On Sat, 2008-10-18 at 23:24 -0500, Jack O'Quin wrote:
If the amount read or written exactly fills the
buffer, then a read or write
pointer equal to the last entry plus one will be stored momentarily, before
the correct (masked) value wraps it back to the beginning of the buffer. If
the other thread looks at it in that state, I believe data will be
copied outside
the bounds of the buffer, which is bad.
this is indeed the case. for read space, if the write ptr is "ahead" of
the read ptr, we return write_ptr - read_ptr, which will return a value
that is too large if "write_ptr" gets snapshotted after the increment
and before the mask.
the same is true for writing. if the read ptr is ahead of the write ptr,
we return the difference between them minus one (the extra -1 stops the
write ptr catching up with the read ptr, a condition that indicates that
the buffer is empty). this value will also be too large if the read_ptr
is used in its "intermediate" state.
i am deeply embarrassed but also puzzled. i remember worrying about
precisely this issue on and over across a period of several years, and
yet satisfying myself that there actually wasn't a problem. i think that
my mistake was as follows: if you look at the read space case, but focus
on whether the *read* ptr is too large at that time, then the safety of
the ringbuffer is still guaranteed. ditto, in the write space case, the
write ptr being too large doesn't violate the safety guarantee. but this
is backwards - the thread that computes write space is the writing
thread, which is the only one that modifies write_ptr. ergo, it never
sees write_ptr as volatile. ditto, the reading thread never sees
read_ptr as volatile. the problems arise because of the *other* pointer,
where the temporary intermediate state *does* cause the computations to
be in error.
i don't know whether to shoot myself or eat another couple of the
oft-promised hats.
so the next question is how best to prevent it. as far as i can see we
have a couple of proposals:
1) fons' design, which never actually wraps readptr or writeptr, but
masks the address used to access the data buffer
2) removing the intermediate state's visibility
i admit to preferring (2) even though i know that with a 64 bit index,
not wrapping the ptrs is not really a problem.

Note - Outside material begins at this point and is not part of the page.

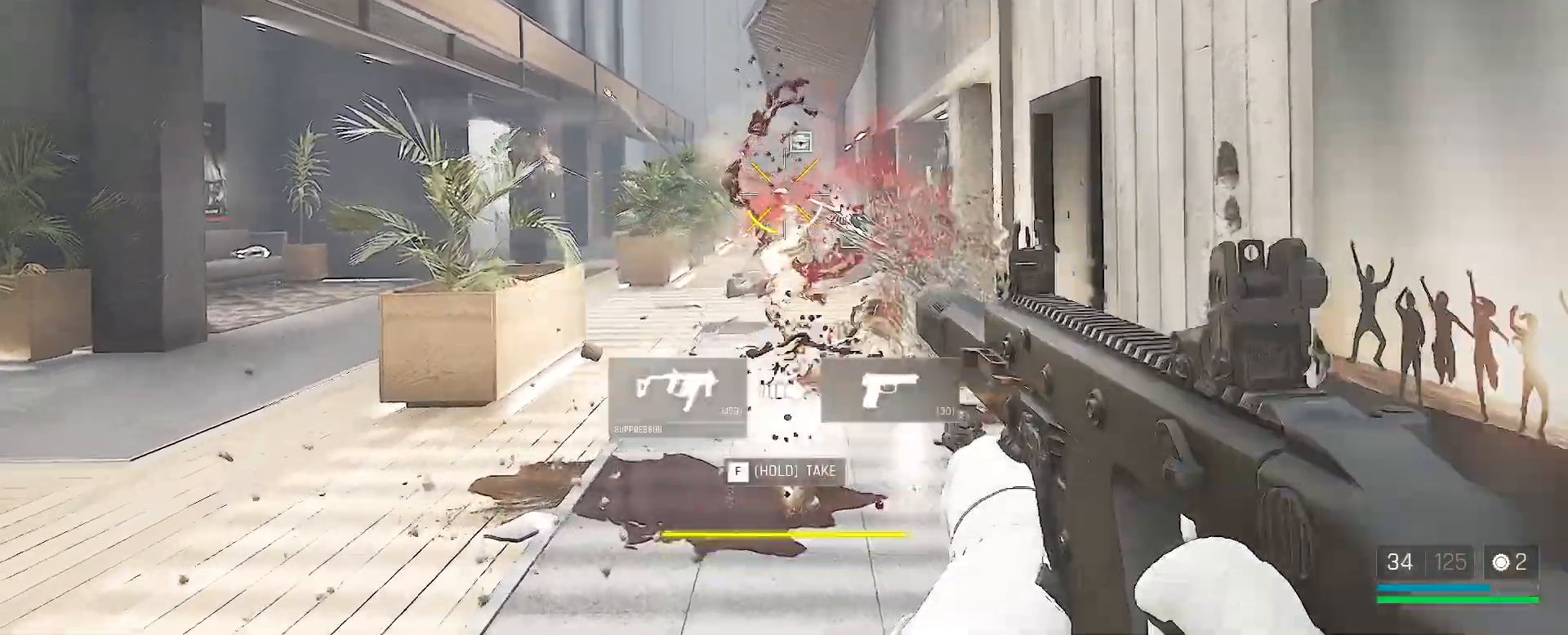
{"keys": ["a", "w"], "mouse": [], "events": [[33, "mouse_left", "down"], [117, "mouse_left", "up"], [250, "mouse_left", "down"], [283, "mouse_left", "up"], [333, "a", "down"], [433, "mouse_left", "down"], [500, "mouse_left", "up"]]}
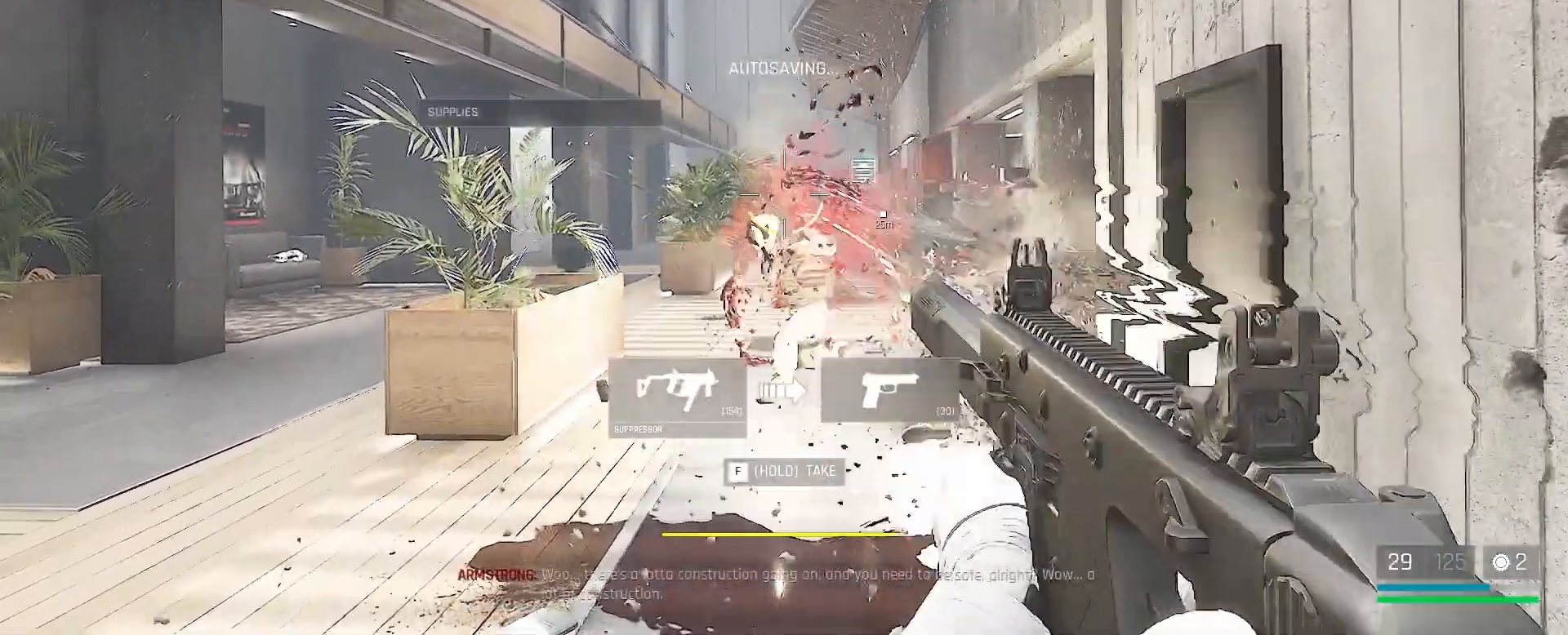
{"keys": ["a"], "mouse": [], "events": [[50, "a", "up"], [200, "q", "down"], [283, "q", "up"], [417, "a", "down"], [467, "w", "up"]]}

however, it is not totally clear to me how to prevent an optimizing
compiler from doing the wrong thing here. unlike the claims made by
someone involved with portaudio, i believe that it is correct to declare
the read_ptr and write_ptr volatile, so that the compiler knows that it
cannot try to be clever about it accesses of the "other" ptr (i.e.
read_ptr for the writing thread, and vice versa). maybe the comment on
the use of volatile was based on some idea that i thought it made the
variables thread safe, which is and never was the case.
i suspect that the safest code looks like:
size_t tmp = (ptr + incr) & mask;
barrier();
ptr = tmp;
but i am not sure whether barrier needs to be read, write or both.
i think that the simpler code:
ptr = (ptr + incr) & mask;
is subject to potential compiler and/or processor "optimization" that
might reduce it back to the problem case of two ops without an
intermediate load/store location. the volatile declaration ought to
prevent the compiler from doing this, and i don't see why a processor
would do this, ever, but clearly i've already been deeply wrong about
this. does anybody know for certain?
--p